I'm surprised if that was the only reason for the match being off, your brother and SIL must be so sad. Was any other reason given? Would they offer not to change his name? It's interesting that his SW was on board, they would be the one you'd expect not to be keen.

Lilka Mon 08-Jul-13 19:06:16

Thanks for that link Punky I love the comment by 'DisappointedIdealist', I think it's brilliantly made

PunkyBruiser Mon 08-Jul-13 18:52:09

Funnily enough, I just read this on the Guardian today:

I'm just at the start of the adoption journey so no first hand experience, but I've read about people changing or modifying names because of safety reasons (eg if it's a really unusual name or weird spelling of a name that would make a child easily identifiable) but not just because adoptive parents "weren't keen". As the above article points out, a name is such a huge part of a child's identity.

It's heartbreaking that your brother and SIL have had mixed messages though - can they appeal against it if the agree not to change his name?

Lilka Mon 08-Jul-13 18:41:00

It was very unprofessional and wrong of them to lead your brother and SIL on like that, and then suddenly pull the rug. Of course they will be devastated by it sad

Names are honestly a bit of a complex area.

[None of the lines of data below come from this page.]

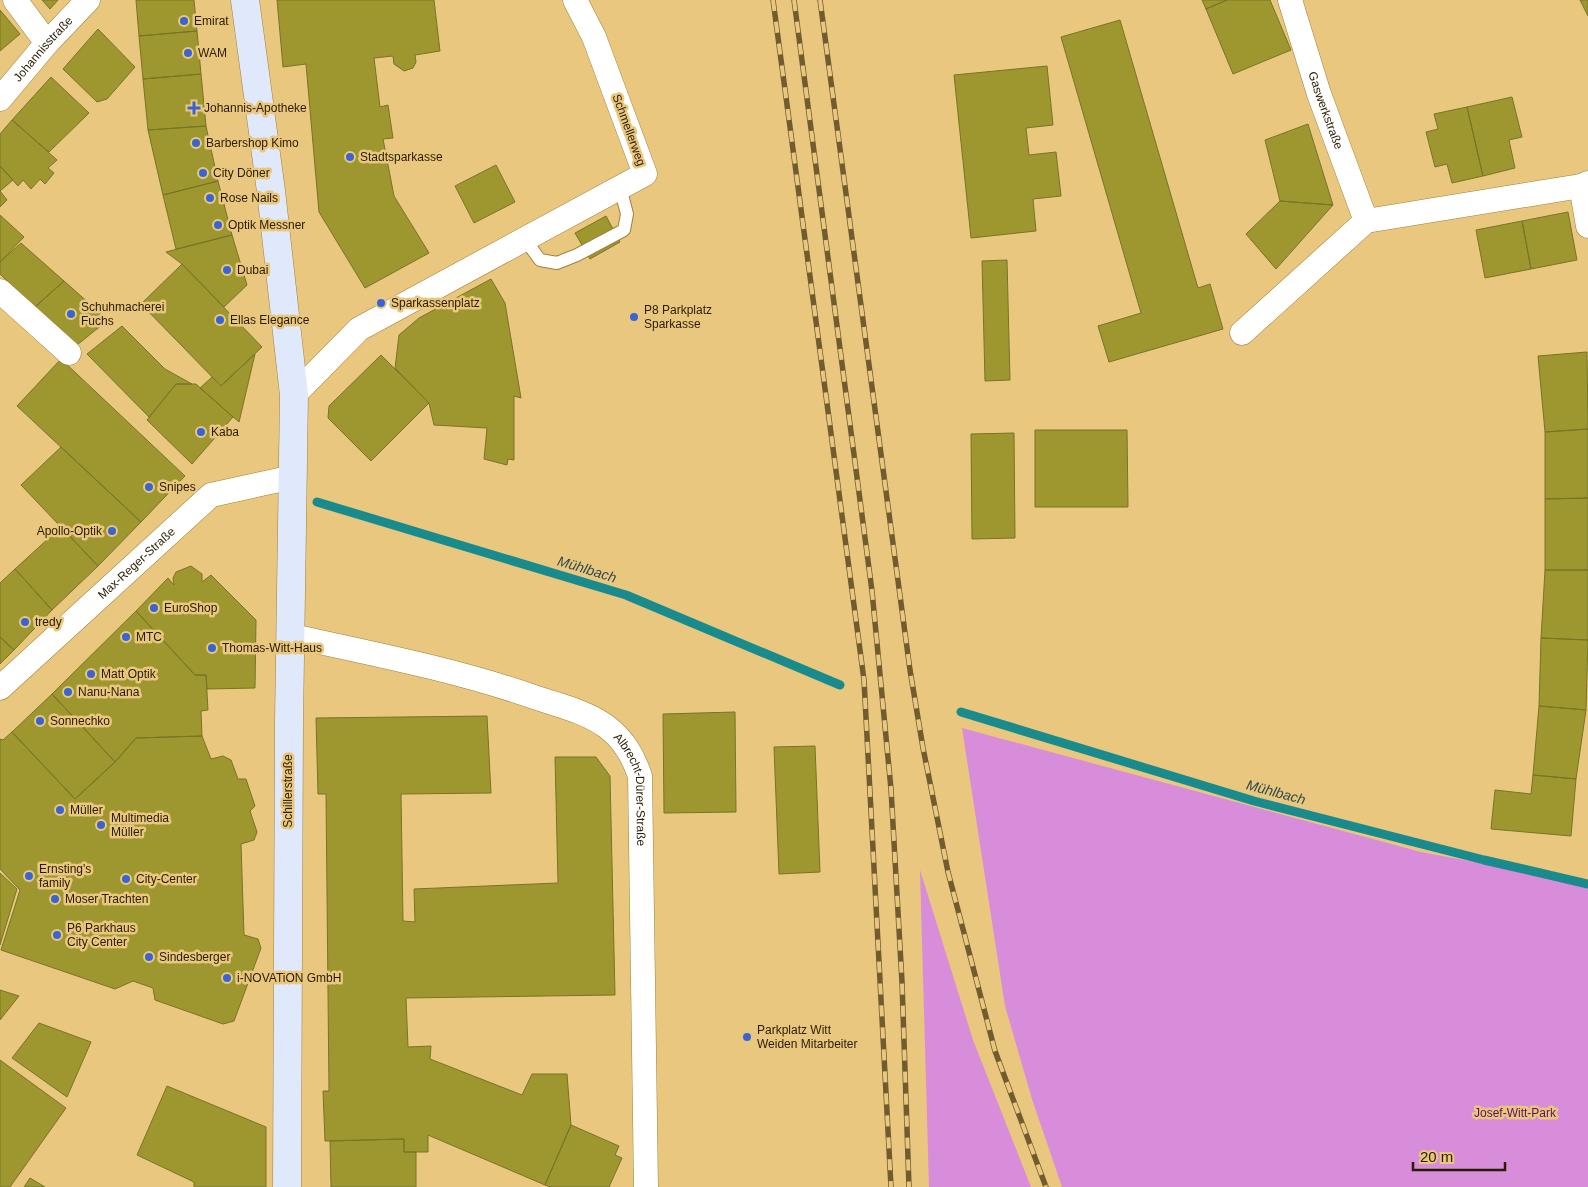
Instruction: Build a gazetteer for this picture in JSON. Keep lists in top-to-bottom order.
{
  "streets": {
    "main road": ["Schillerstraße"],
    "street": [
      "Johannisstraße",
      "Gaswerkstraße",
      "Schmellerweg",
      "Max-Reger-Straße",
      "Albrecht-Dürer-Straße"
    ]
  },
  "crossings": [
    ["Max-Reger-Straße", "Schillerstraße"],
    ["Schillerstraße", "Albrecht-Dürer-Straße"]
  ],
  "water": ["Mühlbach"],
  "parks": ["Josef-Witt-Park"],
  "places": {
    "other": [
      "Emirat",
      "WAM",
      "Barbershop Kimo",
      "Stadtsparkasse",
      "City Döner",
      "Rose Nails",
      "Optik Messner",
      "Dubai",
      "Sparkassenplatz",
      "Schuhmacherei Fuchs",
      "P8 Parkplatz Sparkasse",
      "Ellas Elegance",
      "Kaba",
      "Snipes",
      "Apollo-Optik",
      "EuroShop",
      "tredy",
      "MTC",
      "Thomas-Witt-Haus",
      "Matt Optik",
      "Nanu-Nana",
      "Sonnechko",
      "Müller",
      "Multimedia Müller",
      "Ernsting's family",
      "City-Center",
      "Moser Trachten",
      "P6 Parkhaus City Center",
      "Sindesberger",
      "i-NOVATiON GmbH",
      "Parkplatz Witt Weiden Mitarbeiter"
    ],
    "health": ["Johannis-Apotheke"]
  },
  "scale_bar": "20 m"
}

There are lots of different things to consider, people have wildly varying opinions and experiences, but in my experience social services will often only support a name change when there is a security problem - eg. a name like Cinderella (I made that up, I don't know of any child called Cinderella) is a problem because the child could be traced as a child or adolescent, and you would have to never let the childs name appear anywhere etc

Whilst I can't say for sure why social services have said no to a name change, their reasons are (IMHO) likely to be - that his name is his identity, and changing it is therefore not good for him, only good for the parents. They might also say that his name is one of the only things his birth parents have ever given him, and it would therefore be important to keep it.

That isn't the opinion of all LA's/VA's or SW's by any means but those are IME the usual objections raised to a name change by SS

I changed my son's first name (but his original first name is a middle name) for many reasons, but a security issue with certain people was one issue. In my case, although the placing LA weren't initially on board, my son was actually placed with me before I talked name change, so there wasn't really anything they could about it. As it was, they came around a bit to my view on security, but it would have been easier if everyone was on board to start with (my own SW was fine with it, it was the placing authority, which is another example of different agencies having totally different policies on the same issue. Happens a lot in adoption)

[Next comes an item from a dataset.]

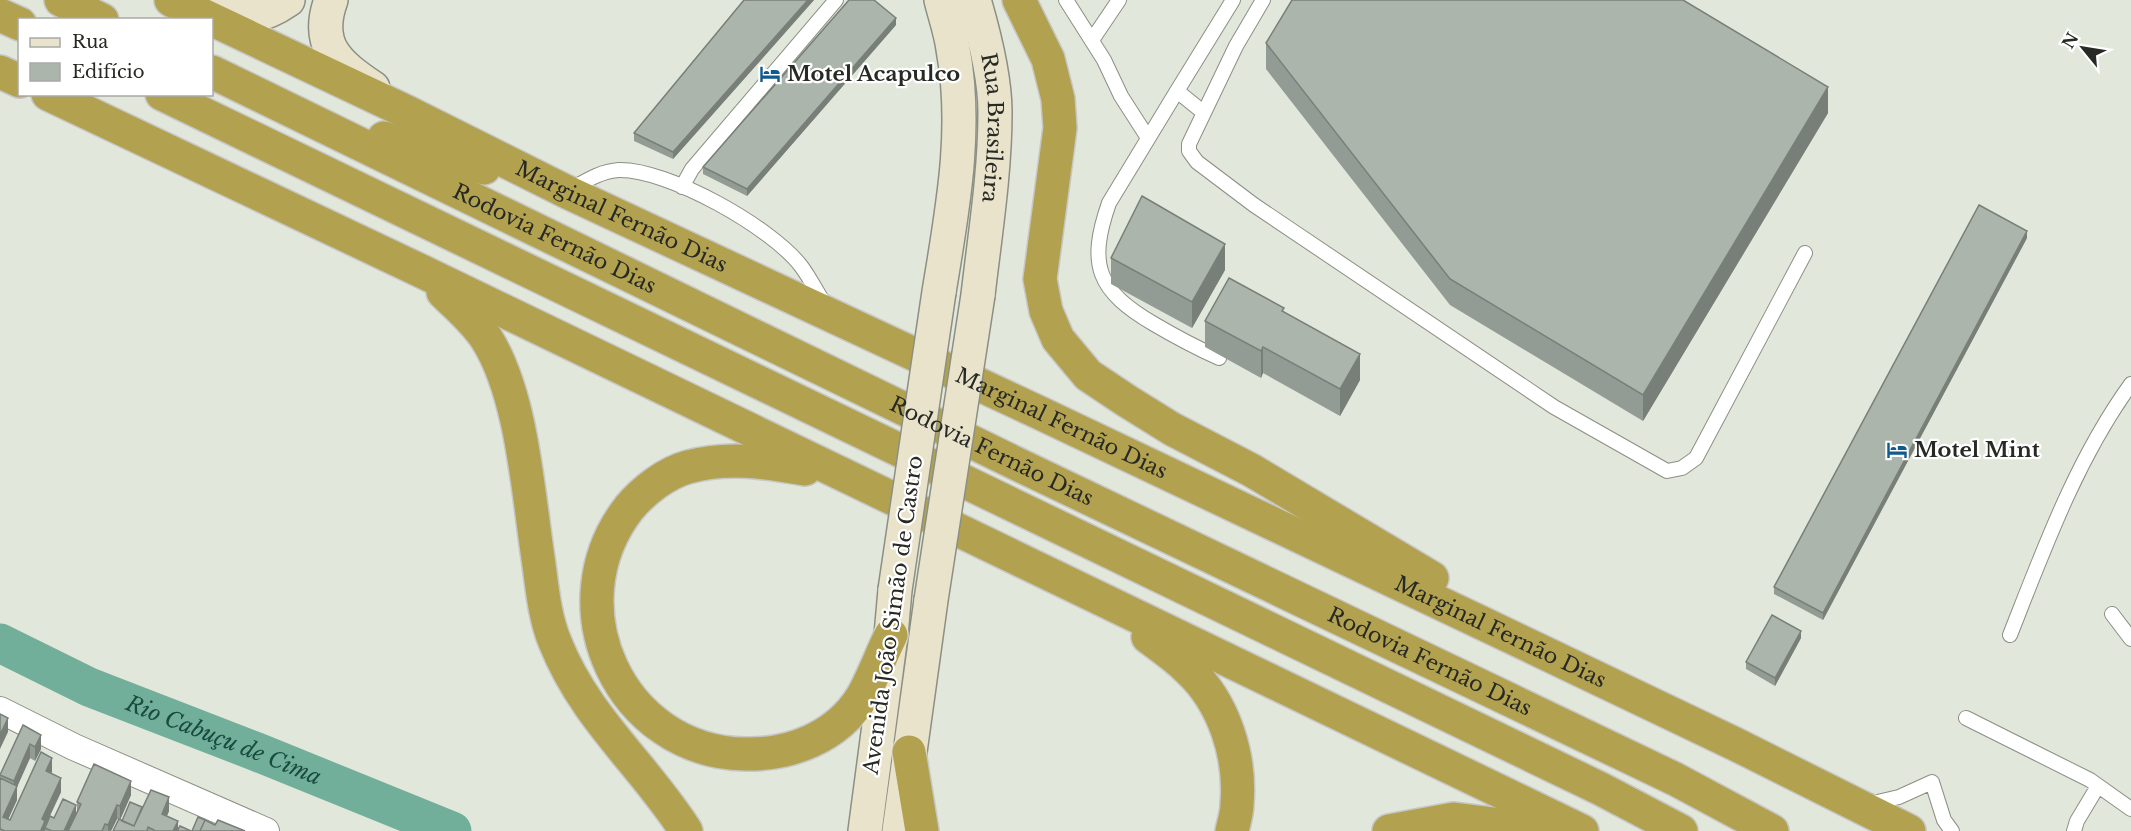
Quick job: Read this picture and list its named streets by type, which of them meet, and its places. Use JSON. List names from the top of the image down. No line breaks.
{"streets":{"highway":["Marginal Fernão Dias","Rodovia Fernão Dias"],"main road":["Rua Brasileira","Avenida João Simão de Castro"]},"crossings":[["Rua Brasileira","Avenida João Simão de Castro"]],"water":["Rio Cabuçu de Cima"],"places":{"hotel":["Motel Acapulco","Motel Mint"]},"legend":["Rua","Edifício"],"north":"top left"}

We did have quite a long thread on here about first name changing and we were all expressing our own views and experiences - maybe you'd like to read it? It's here

Crikeyblimey Mon 08-Jul-13 18:13:54

A name is part of someone's identity. I know the members of my LA adoption panel don't like adopters changing a child's name.

The name could be a special birth family name etc.

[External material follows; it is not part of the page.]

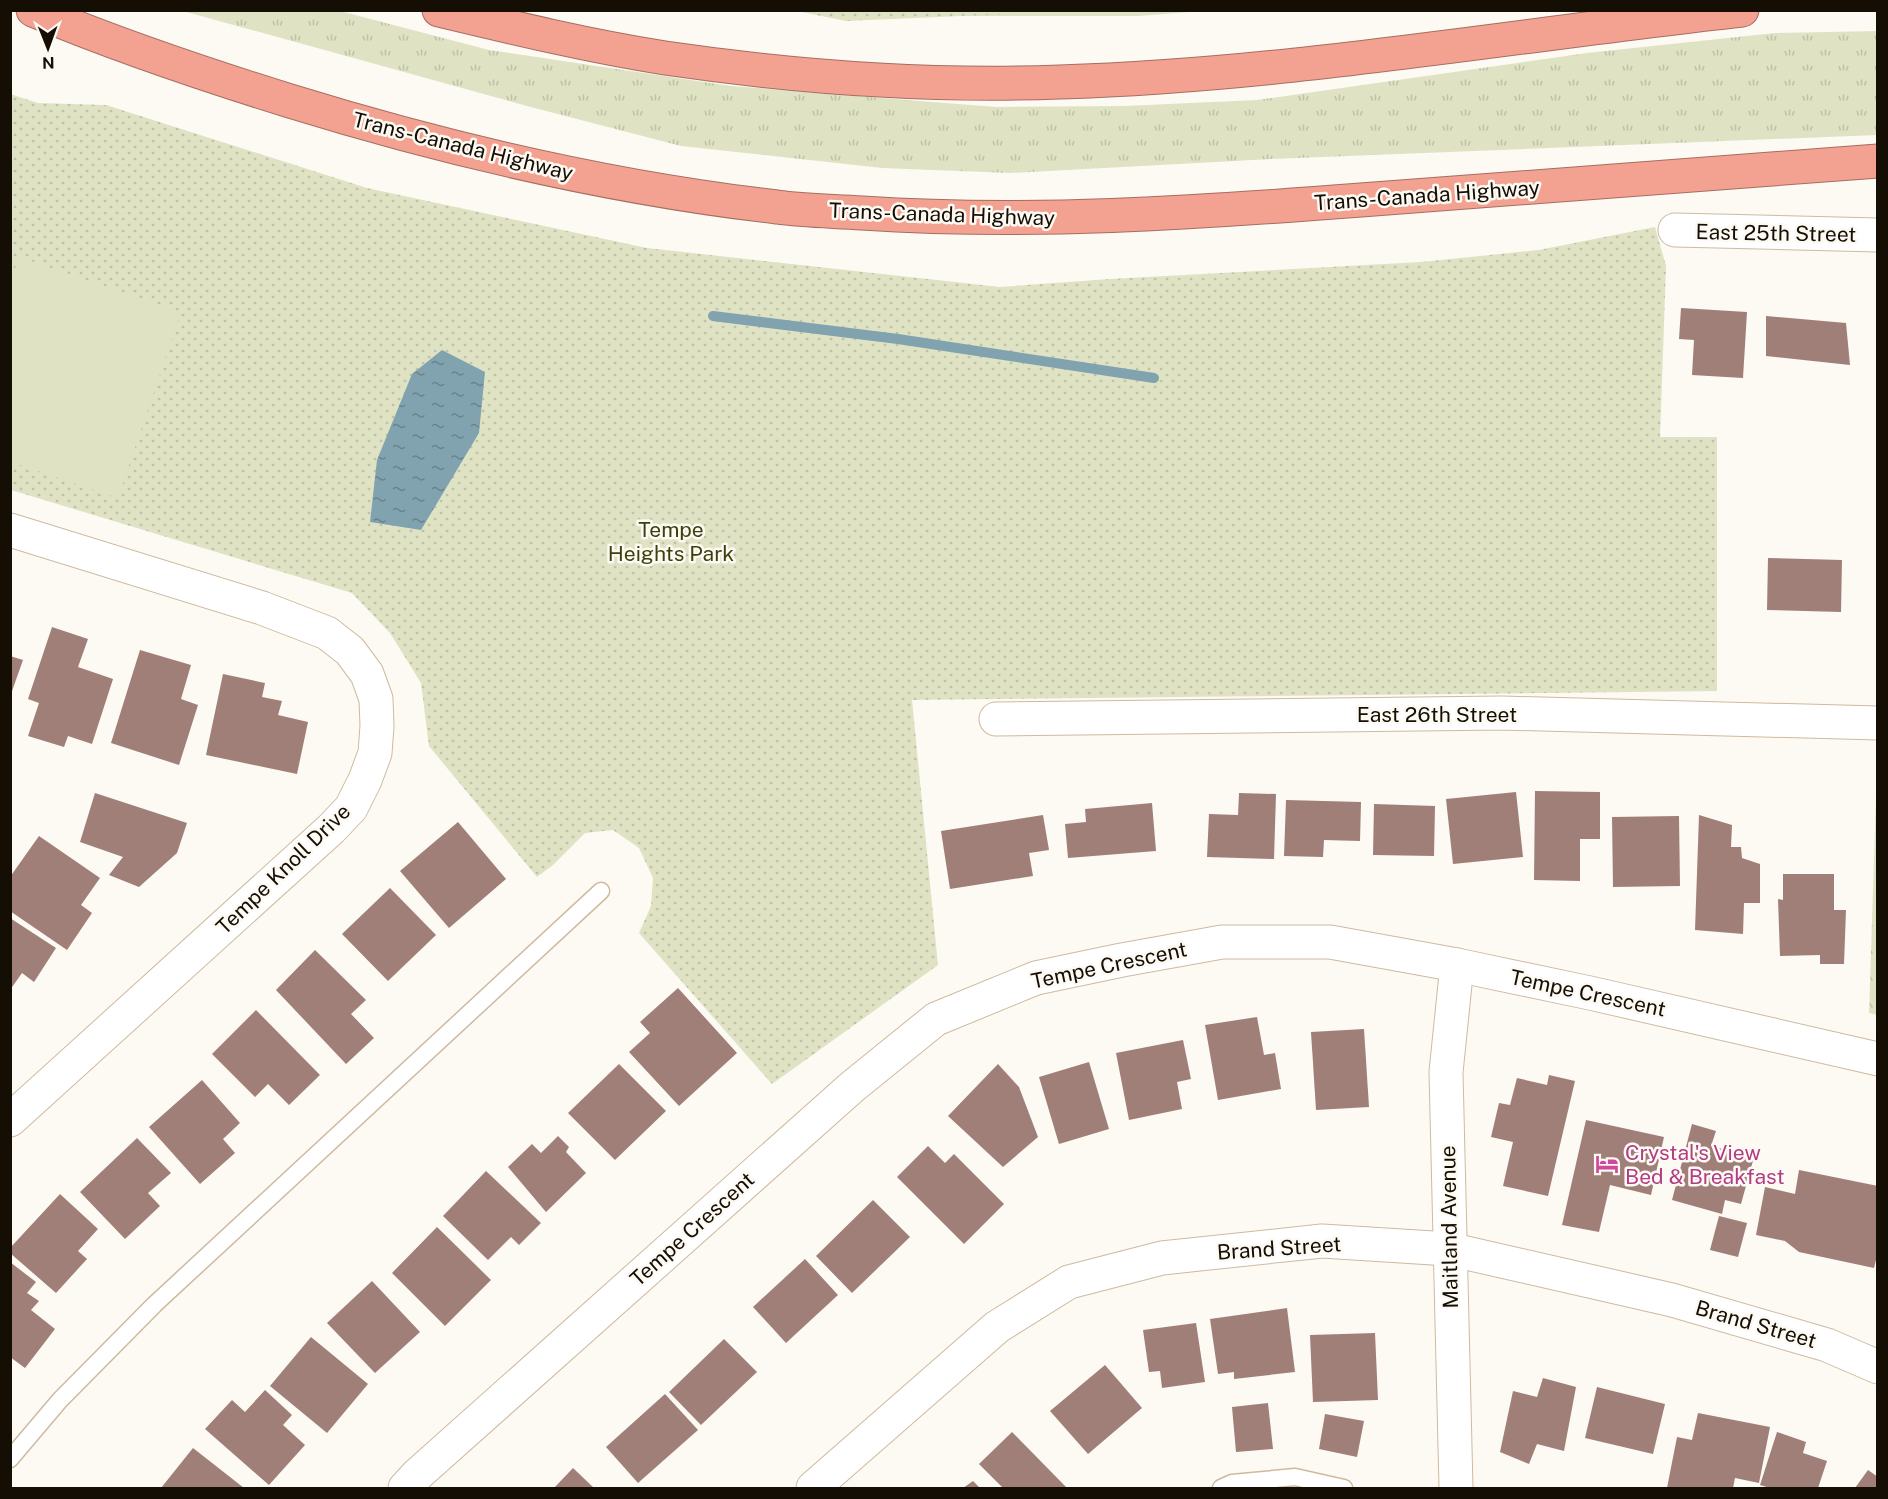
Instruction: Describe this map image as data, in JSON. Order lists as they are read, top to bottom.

The only time they don't object is if the name is so unusual that it would identify the child and possibly cause safety issues.

Debbygiraffe Mon 08-Jul-13 18:07:00

Hi, my brother and SIL have been approved and were 'up for' a little boy. They weren't keen on his name and wanted to change it (he's just a year old). At a meeting with placement SW, their own SW and his SW a fortnight ago this was discussed and OK'd and they were over the moon to receive a congratulation e-mail a day later. Then last week they were called to a meeting with the senior SW and told in no uncertain terms that they could NOT change his name and the match was off! Understandably they are devastated and I can't believe this is really the case. Please can anyone help me understand what the case is with first names?